* **Task statement**
From the entries provided below, copy each line that contains the word "Laurier".

+ + + + + + +

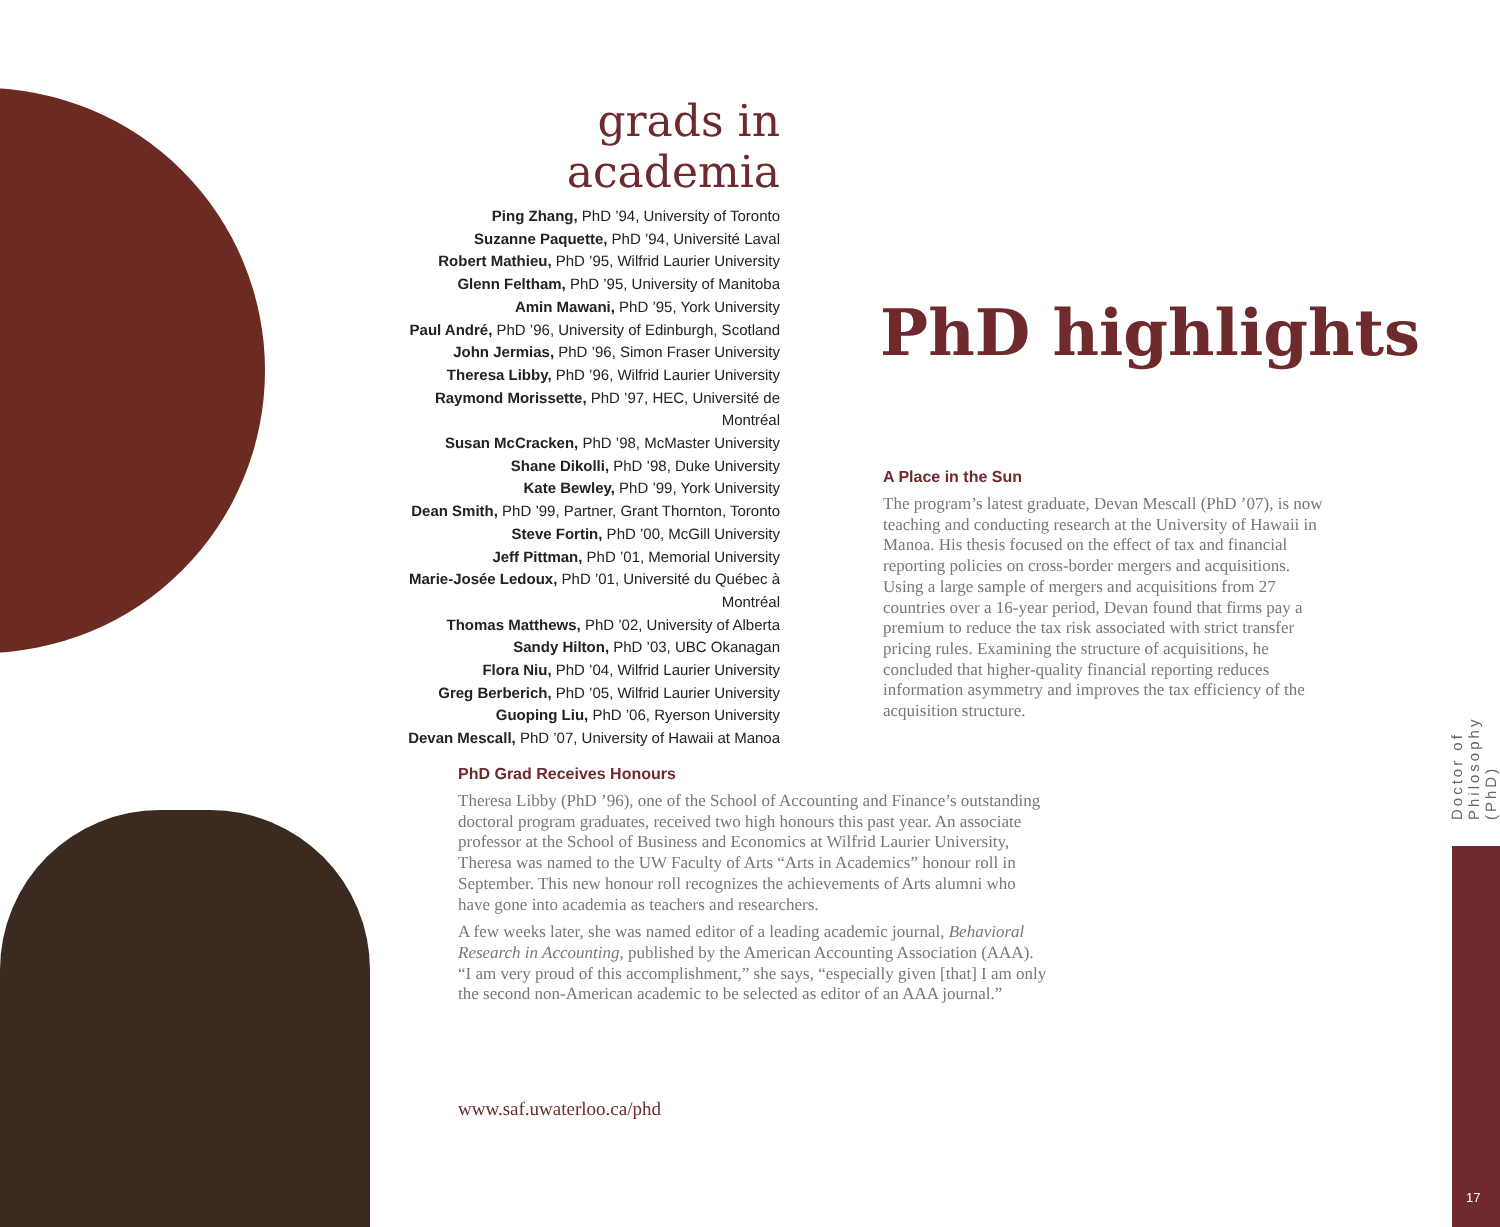grads in academia
Ping Zhang, PhD ’94, University of Toronto
Suzanne Paquette, PhD ’94, Université Laval
Robert Mathieu, PhD ’95, Wilfrid Laurier University
Glenn Feltham, PhD ’95, University of Manitoba
Amin Mawani, PhD ’95, York University
Paul André, PhD ’96, University of Edinburgh, Scotland
John Jermias, PhD ’96, Simon Fraser University
Theresa Libby, PhD ’96, Wilfrid Laurier University
Raymond Morissette, PhD ’97, HEC, Université de Montréal
Susan McCracken, PhD ’98, McMaster University
Shane Dikolli, PhD ’98, Duke University
Kate Bewley, PhD ’99, York University
Dean Smith, PhD ’99, Partner, Grant Thornton, Toronto
Steve Fortin, PhD ’00, McGill University
Jeff Pittman, PhD ’01, Memorial University
Marie-Josée Ledoux, PhD ’01, Université du Québec à Montréal
Thomas Matthews, PhD ’02, University of Alberta
Sandy Hilton, PhD ’03, UBC Okanagan
Flora Niu, PhD ’04, Wilfrid Laurier University
Greg Berberich, PhD ’05, Wilfrid Laurier University
Guoping Liu, PhD ’06, Ryerson University
Devan Mescall, PhD ’07, University of Hawaii at Manoa
PhD highlights
A Place in the Sun
The program’s latest graduate, Devan Mescall (PhD ’07), is now teaching and conducting research at the University of Hawaii in Manoa. His thesis focused on the effect of tax and financial reporting policies on cross-border mergers and acquisitions. Using a large sample of mergers and acquisitions from 27 countries over a 16-year period, Devan found that firms pay a premium to reduce the tax risk associated with strict transfer pricing rules. Examining the structure of acquisitions, he concluded that higher-quality financial reporting reduces information asymmetry and improves the tax efficiency of the acquisition structure.
PhD Grad Receives Honours
Theresa Libby (PhD ’96), one of the School of Accounting and Finance’s outstanding doctoral program graduates, received two high honours this past year. An associate professor at the School of Business and Economics at Wilfrid Laurier University, Theresa was named to the UW Faculty of Arts “Arts in Academics” honour roll in September. This new honour roll recognizes the achievements of Arts alumni who have gone into academia as teachers and researchers.
A few weeks later, she was named editor of a leading academic journal, Behavioral Research in Accounting, published by the American Accounting Association (AAA). “I am very proud of this accomplishment,” she says, “especially given [that] I am only the second non-American academic to be selected as editor of an AAA journal.”
www.saf.uwaterloo.ca/phd
Doctor of Philosophy (PhD)
17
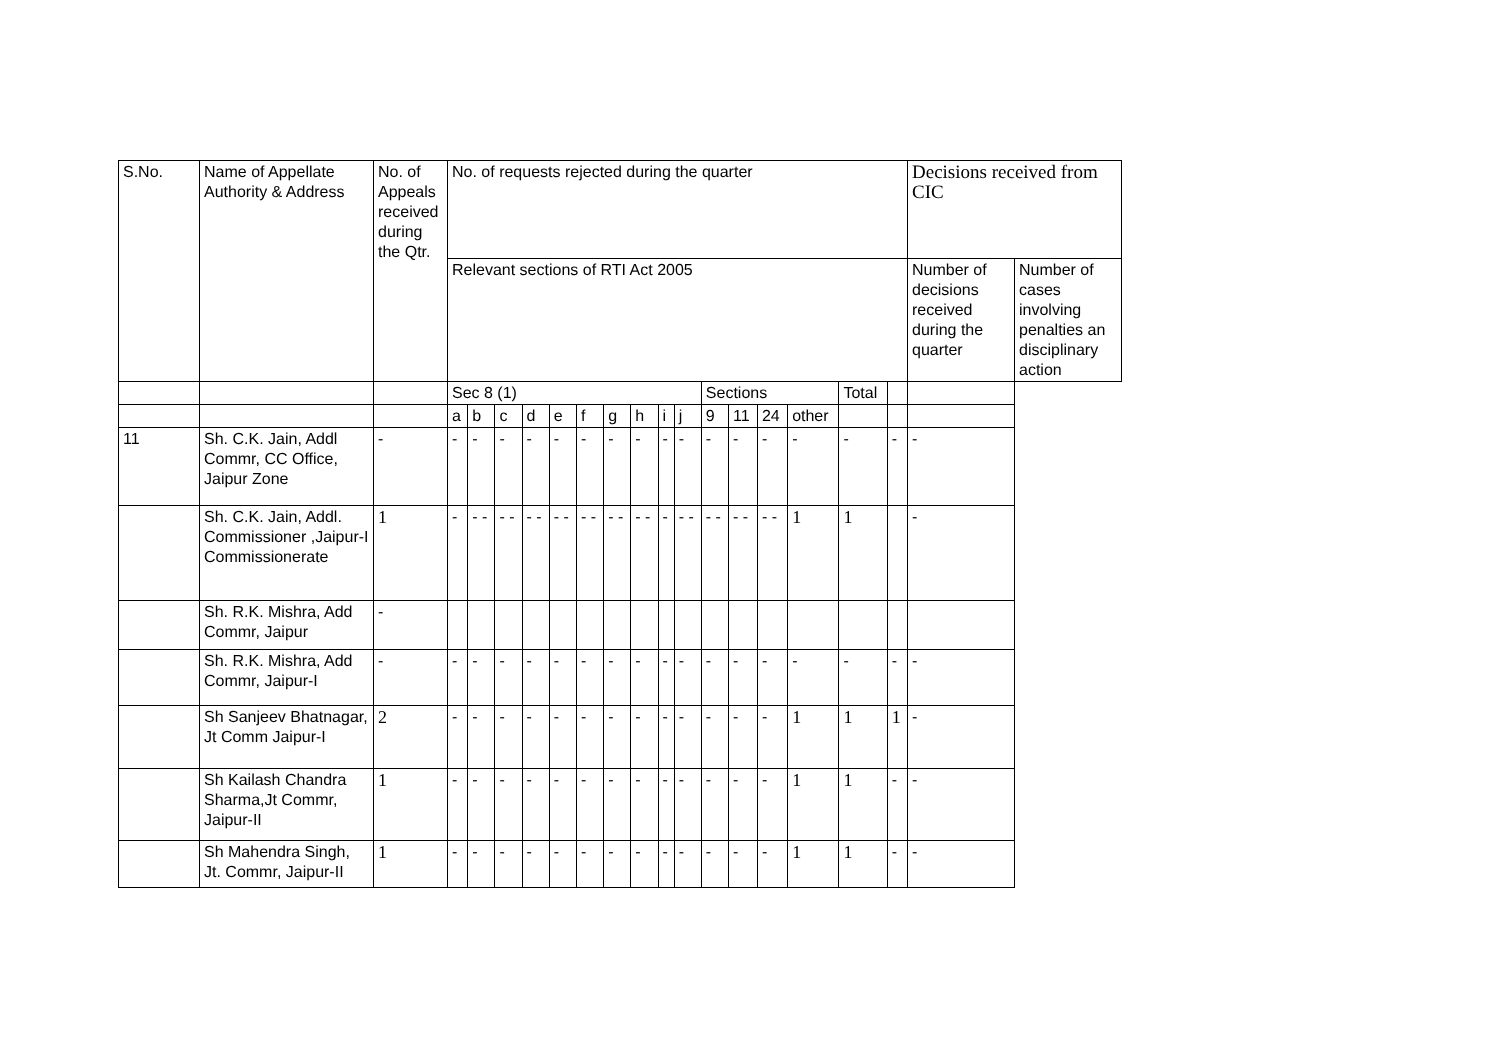| S.No. | Name of Appellate Authority & Address | No. of Appeals received during the Qtr. | No. of requests rejected during the quarter | | | | | | | | | | | | | | | | Decisions received from CIC | |
| --- | --- | --- | --- | --- | --- | --- | --- | --- | --- | --- | --- | --- | --- | --- | --- | --- | --- | --- | --- | --- |
| | | | Relevant sections of RTI Act 2005 | | | | | | | | | | | | | | | | Number of decisions received during the quarter | Number of cases involving penalties an disciplinary action |
| | | | Sec 8 (1) | | | | | | | | | | Sections | | | | Total | | | |
| | | | a | b | c | d | e | f | g | h | i | j | 9 | 11 | 24 | other | | | | |
| 11 | Sh. C.K. Jain, Addl Commr, CC Office, Jaipur Zone | - | - | - | - | - | - | - | - | - | - | - | - | - | - | - | - | - | - | |
| | Sh. C.K. Jain, Addl. Commissioner ,Jaipur-I Commissionerate | 1 | - | - - | - - | - - | - - | - - | - - | - - | - | - - | - - | - - | - - | 1 | 1 | | - | |
| | Sh. R.K. Mishra, Add Commr, Jaipur | - | | | | | | | | | | | | | | | | | | |
| | Sh. R.K. Mishra, Add Commr, Jaipur-I | - | - | - | - | - | - | - | - | - | - | - | - | - | - | - | - | - | - | |
| | Sh Sanjeev Bhatnagar, Jt Comm Jaipur-I | 2 | - | - | - | - | - | - | - | - | - | - | - | - | - | 1 | 1 | 1 | - | |
| | Sh Kailash Chandra Sharma,Jt Commr, Jaipur-II | 1 | - | - | - | - | - | - | - | - | - | - | - | - | - | 1 | 1 | - | - | |
| | Sh Mahendra Singh, Jt. Commr, Jaipur-II | 1 | - | - | - | - | - | - | - | - | - | - | - | - | - | 1 | 1 | - | - | |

+ + + + + + +

* **Exercise output**
Robert Mathieu, PhD ’95, Wilfrid Laurier University
Theresa Libby, PhD ’96, Wilfrid Laurier University
Flora Niu, PhD ’04, Wilfrid Laurier University
Greg Berberich, PhD ’05, Wilfrid Laurier University
Theresa Libby (PhD ’96), one of the School of Accounting and Finance’s outstanding doctoral program graduates, received two high honours this past year. An associate professor at the School of Business and Economics at Wilfrid Laurier University, Theresa was named to the UW Faculty of Arts “Arts in Academics” honour roll in September. This new honour roll recognizes the achievements of Arts alumni who have gone into academia as teachers and researchers.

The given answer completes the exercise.